So I turned 30 a few weeks ago. I feel as though I’m in a better place about it, ya know, mentally. I hadn’t worried about thirty until half way through 29 when my adoring husband jokingly called me a cougar one evening. As I was bandaging his wounds and apologizing the reality of being 30 really started to marinade. If life is like that bar on the bottom of your ITunes page when you synch up your phone then I’ve already got a colorful filling for the first third of my space (mostly with blurry pictures and country music from the 90’s). A third!! And I can’t upgrade for more memory or delete anything deemed unnecessary in hindsight (a few heinous relationships, haircuts and more than a few plates of nachos) to create more time. Conclusion: Impending death.
But, everyone has that at the end of their bar. I’m fairly certain that’s a battle none of us can win, so why worry about it? I say that about Johnny’s affinity for taking my toothbrush and hiding it in the toilet and I’m saying it about the rest of inevitability. Mentally I still feel around 26 or 27, which is either refreshing or a recipe for a tight leopard miniskirt, too many margaritas and memorable tumble in public. “I can’t be turning 30 yet, I haven’t done any of the stuff I wanted to do by the time I was 30!” I said to Red one night, waiting until his head hit the pillow of course. “Honey, what hasn’t you did? I smink you iz gooder now…zzzz”. The fact that I can’t fall asleep as fast as Red gives me time alone each evening to guffaw at the rabble in the news, roll my eyes when I lose at solitaire for the third straight time or sit wide eyed and slow breathing while replaying my life in a montage set to Bette Midler’s “From a Distance”. What I had uncovered by the time Bette’s refrain whispered off into silence was that my life made me giggle and smile…until around the time of my 20’s. ‘Screech’, tap the breaks people. I had an amazing ride from 20-29: I graduated from college, graduated from grad school, landed my dream job, met my soulmate then married him before he could say no, had his man child and got closer to Jesus than ever before. I’m not talking about the things I accomplished, I’m referring to that maturity learning curve that makes every life lesson feel like a kick in the balls. And I don’t have balls, so figure that one out. Think about all the emotional turmoil you went through in your twenties; think about all the searching for yourself and confusion about what you really wanted to do in life and disappointment you felt when God put you on a different path than you thought you wanted and how devastated you felt when you failed epically or totally embarrassed yourself….your face probably looks like you just smelled a fart, which is what my face looked like that night laying in bed.

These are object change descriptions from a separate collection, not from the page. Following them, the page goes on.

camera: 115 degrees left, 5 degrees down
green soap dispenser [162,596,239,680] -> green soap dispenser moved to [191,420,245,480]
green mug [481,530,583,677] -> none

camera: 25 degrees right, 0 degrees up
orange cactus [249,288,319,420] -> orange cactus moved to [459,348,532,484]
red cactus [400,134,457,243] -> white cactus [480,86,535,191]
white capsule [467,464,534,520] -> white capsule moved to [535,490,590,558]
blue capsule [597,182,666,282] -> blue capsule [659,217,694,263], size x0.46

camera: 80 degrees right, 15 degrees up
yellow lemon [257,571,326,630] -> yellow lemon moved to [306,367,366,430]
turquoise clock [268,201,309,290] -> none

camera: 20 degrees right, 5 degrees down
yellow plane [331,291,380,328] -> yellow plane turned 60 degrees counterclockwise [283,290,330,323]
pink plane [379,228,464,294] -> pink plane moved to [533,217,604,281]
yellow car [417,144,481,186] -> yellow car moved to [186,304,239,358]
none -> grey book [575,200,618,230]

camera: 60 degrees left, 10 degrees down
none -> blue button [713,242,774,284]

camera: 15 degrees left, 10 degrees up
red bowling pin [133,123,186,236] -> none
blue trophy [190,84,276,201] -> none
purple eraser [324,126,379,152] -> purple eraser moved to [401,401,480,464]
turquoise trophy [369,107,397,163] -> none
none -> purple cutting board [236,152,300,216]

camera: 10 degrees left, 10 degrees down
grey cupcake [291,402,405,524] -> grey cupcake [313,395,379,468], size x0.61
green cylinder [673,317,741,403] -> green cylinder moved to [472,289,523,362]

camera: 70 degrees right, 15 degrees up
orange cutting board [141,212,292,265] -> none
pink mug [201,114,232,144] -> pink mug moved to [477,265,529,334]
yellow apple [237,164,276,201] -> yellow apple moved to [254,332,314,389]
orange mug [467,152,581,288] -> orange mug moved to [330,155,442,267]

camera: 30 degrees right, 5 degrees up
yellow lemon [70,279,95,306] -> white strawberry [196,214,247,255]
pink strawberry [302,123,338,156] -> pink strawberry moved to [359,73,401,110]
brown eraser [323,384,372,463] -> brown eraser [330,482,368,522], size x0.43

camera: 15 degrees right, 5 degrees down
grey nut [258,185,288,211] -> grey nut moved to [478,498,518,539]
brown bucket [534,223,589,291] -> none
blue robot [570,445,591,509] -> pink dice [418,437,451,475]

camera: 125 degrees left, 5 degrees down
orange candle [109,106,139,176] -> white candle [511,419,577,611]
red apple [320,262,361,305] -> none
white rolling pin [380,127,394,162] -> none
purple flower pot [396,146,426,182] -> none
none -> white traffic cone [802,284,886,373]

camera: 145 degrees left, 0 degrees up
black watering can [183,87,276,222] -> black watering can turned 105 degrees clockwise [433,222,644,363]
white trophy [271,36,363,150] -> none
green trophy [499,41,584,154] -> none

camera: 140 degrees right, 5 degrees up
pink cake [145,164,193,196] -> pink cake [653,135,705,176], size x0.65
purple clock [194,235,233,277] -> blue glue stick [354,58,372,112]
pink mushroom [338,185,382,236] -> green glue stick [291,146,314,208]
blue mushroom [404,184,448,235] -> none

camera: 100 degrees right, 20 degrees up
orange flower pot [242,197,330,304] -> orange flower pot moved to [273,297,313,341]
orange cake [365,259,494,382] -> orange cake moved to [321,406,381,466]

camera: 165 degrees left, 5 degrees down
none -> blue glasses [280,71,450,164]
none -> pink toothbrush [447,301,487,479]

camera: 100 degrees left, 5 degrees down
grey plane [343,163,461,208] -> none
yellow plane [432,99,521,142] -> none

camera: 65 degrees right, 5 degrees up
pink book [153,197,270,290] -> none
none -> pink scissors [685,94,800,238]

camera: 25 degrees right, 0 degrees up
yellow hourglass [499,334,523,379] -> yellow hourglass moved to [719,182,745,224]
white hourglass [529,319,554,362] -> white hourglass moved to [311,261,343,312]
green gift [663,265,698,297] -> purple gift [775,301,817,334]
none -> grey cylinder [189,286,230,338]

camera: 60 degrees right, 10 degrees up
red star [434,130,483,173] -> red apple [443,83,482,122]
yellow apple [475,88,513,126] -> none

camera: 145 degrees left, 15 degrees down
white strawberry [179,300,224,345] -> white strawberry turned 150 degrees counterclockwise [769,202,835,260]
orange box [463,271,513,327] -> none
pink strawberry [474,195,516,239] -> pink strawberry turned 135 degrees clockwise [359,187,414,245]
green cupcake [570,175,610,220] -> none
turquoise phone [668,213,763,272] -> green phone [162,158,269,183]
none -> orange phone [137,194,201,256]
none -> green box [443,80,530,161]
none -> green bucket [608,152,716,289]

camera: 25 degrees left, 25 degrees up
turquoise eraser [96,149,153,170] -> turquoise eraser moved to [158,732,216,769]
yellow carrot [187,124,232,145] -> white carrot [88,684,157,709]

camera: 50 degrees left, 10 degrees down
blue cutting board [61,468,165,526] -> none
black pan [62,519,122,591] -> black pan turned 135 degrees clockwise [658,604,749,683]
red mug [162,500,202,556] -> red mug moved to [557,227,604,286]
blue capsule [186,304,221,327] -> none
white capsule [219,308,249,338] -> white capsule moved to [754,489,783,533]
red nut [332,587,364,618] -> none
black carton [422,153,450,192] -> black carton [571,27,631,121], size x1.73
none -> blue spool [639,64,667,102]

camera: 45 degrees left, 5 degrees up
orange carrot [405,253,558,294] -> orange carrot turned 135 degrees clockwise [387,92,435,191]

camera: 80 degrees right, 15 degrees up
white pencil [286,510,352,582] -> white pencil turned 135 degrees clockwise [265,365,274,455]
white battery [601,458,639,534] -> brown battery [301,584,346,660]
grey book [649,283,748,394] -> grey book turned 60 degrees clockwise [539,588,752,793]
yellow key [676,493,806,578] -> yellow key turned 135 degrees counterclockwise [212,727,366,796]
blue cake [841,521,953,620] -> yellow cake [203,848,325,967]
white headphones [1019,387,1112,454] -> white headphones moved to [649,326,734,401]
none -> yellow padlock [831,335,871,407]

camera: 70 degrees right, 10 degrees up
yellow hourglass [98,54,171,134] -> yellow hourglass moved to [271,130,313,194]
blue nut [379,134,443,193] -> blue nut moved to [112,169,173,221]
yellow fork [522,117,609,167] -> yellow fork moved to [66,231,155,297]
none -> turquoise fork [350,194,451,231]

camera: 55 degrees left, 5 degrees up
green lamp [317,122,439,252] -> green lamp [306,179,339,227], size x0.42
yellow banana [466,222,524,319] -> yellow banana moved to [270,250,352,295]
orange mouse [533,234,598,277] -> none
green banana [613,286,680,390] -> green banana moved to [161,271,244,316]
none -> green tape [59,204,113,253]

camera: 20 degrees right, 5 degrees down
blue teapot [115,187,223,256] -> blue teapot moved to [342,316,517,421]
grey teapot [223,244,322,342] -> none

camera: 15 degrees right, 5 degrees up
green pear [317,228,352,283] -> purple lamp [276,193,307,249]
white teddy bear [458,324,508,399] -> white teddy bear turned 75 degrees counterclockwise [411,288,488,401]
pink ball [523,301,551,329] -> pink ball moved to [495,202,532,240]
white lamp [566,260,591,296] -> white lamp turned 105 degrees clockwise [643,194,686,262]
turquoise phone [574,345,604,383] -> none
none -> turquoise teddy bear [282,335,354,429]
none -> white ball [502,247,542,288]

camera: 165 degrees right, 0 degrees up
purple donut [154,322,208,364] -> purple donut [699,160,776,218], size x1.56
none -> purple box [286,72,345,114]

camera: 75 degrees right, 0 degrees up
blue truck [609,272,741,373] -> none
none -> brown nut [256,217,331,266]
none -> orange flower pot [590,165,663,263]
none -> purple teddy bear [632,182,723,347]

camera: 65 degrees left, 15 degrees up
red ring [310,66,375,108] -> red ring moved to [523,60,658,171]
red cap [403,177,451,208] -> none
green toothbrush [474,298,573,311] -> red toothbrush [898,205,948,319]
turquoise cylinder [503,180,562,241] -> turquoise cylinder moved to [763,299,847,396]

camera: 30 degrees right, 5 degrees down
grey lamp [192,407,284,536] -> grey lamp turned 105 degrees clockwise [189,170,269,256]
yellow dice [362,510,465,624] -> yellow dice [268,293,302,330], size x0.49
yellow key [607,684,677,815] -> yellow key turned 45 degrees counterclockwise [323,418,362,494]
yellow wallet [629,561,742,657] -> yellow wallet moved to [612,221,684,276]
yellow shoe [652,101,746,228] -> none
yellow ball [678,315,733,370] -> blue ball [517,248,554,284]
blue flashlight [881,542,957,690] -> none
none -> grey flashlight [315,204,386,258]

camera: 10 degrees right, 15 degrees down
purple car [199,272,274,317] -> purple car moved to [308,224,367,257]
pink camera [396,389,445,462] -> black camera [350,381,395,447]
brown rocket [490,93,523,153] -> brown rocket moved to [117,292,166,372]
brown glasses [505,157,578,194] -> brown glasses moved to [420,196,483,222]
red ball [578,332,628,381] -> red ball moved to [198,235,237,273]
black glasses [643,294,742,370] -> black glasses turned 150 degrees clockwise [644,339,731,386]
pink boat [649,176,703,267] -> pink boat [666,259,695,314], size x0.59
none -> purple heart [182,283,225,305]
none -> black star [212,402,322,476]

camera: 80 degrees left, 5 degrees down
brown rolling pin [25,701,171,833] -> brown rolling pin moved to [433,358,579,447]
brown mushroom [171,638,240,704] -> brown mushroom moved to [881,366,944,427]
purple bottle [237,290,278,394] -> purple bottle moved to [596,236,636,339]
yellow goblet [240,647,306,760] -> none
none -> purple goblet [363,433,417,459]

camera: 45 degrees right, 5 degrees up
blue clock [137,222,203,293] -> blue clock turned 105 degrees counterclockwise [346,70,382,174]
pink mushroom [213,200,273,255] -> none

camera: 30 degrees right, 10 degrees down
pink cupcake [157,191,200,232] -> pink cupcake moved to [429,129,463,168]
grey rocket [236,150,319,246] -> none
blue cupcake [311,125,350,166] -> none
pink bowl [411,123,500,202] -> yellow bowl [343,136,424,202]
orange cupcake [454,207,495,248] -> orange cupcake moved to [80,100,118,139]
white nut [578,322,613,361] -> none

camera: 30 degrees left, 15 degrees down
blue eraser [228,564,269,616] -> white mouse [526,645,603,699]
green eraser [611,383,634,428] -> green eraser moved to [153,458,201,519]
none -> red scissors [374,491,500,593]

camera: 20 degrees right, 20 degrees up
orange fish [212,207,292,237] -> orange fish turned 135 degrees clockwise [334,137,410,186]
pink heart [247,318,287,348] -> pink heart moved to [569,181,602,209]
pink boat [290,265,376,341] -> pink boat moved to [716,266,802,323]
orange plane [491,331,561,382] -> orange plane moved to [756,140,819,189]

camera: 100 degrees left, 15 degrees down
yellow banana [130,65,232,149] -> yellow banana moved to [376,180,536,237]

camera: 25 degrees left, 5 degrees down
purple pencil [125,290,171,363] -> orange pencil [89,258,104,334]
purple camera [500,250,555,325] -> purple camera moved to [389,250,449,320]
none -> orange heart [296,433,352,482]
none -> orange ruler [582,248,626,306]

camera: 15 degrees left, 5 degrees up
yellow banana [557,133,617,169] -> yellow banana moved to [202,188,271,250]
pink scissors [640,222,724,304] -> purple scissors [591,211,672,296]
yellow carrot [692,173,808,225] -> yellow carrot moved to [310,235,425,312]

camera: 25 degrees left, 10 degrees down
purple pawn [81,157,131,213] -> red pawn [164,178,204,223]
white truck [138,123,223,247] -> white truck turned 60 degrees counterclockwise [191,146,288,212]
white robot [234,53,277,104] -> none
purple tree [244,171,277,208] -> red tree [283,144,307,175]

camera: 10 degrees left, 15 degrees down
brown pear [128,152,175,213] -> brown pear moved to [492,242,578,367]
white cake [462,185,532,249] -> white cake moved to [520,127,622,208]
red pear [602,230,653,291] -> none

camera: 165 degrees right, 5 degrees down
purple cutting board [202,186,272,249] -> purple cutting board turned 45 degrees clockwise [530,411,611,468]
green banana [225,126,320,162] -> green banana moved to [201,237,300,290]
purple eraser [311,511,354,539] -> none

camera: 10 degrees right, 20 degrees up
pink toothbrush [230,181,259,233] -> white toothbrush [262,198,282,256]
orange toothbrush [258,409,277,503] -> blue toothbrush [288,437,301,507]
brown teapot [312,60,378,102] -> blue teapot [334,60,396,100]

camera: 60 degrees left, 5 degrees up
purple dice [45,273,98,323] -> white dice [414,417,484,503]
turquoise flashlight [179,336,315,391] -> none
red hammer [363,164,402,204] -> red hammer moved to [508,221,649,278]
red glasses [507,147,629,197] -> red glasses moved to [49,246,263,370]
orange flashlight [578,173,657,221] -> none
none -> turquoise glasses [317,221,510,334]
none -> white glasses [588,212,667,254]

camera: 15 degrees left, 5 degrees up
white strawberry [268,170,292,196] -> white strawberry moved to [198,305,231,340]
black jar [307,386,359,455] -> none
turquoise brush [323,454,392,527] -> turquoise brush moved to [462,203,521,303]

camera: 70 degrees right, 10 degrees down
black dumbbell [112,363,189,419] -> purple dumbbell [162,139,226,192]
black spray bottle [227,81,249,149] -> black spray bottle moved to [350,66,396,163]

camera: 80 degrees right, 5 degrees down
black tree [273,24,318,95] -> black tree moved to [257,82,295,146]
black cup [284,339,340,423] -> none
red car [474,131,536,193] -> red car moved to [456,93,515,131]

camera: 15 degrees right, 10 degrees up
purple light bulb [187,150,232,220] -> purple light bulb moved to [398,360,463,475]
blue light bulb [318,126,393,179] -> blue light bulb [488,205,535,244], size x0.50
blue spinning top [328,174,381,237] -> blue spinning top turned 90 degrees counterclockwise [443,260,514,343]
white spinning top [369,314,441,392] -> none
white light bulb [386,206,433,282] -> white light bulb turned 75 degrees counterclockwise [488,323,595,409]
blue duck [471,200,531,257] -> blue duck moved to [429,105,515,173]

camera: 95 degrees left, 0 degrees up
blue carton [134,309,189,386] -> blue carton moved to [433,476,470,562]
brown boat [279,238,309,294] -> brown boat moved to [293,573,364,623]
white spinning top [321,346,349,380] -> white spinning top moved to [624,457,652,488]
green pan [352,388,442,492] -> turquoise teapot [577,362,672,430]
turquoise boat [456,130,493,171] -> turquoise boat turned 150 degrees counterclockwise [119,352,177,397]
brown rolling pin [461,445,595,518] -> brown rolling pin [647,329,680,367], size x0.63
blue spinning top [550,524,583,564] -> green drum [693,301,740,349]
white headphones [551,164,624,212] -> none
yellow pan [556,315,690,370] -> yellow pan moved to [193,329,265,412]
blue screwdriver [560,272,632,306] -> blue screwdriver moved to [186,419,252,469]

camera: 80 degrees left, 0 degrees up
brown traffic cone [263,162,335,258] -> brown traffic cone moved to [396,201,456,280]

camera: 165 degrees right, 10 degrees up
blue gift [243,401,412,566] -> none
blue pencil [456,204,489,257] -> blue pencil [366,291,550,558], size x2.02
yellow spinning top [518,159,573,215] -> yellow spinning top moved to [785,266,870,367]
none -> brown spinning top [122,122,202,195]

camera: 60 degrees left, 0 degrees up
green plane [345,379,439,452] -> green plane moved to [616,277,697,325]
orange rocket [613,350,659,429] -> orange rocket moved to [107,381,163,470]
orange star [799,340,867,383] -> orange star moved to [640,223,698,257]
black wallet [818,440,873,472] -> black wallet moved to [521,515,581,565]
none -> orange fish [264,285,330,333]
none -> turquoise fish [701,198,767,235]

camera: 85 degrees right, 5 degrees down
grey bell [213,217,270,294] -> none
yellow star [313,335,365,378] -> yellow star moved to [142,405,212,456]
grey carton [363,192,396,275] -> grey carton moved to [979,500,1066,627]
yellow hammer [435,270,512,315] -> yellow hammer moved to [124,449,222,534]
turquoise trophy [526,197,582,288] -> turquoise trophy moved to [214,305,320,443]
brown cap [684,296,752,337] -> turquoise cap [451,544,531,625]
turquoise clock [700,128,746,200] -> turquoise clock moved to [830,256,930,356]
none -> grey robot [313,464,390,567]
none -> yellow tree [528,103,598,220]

And that brings me to the bright side of turning 30: You made it through your twenties! Wiser, content, prioritized and confident I emerged from my tour of duty in the 20’s knowing full well that if I can make it through that, I can make it through anything. And just to prove that point I made my way up to a casino in my skinny jeans to boogie the night away at an Alabama concert. Talk about a test, how easily could that scenario have jackknifed into a regretful 20’s episode! It was the greatest night ever, because I’m 30 now and I don’t get plowed and fall down the parking garage stairs anymore (just a for-instance). Nope, I was back in bed by midnight and up bright and early to eskimo kiss my sweet first born meatball. Special shout out to Big Red who woke me up with a love letter and another big shout out to Lil Sista who orchestrated the concert and hosted the greatest birthday breakfast in the history or birthday breakfasts!! Being 30 is kicking some serious tail, I’m almost excited enough to start looking forward to my 40’s…..ok that’s a bold face lie.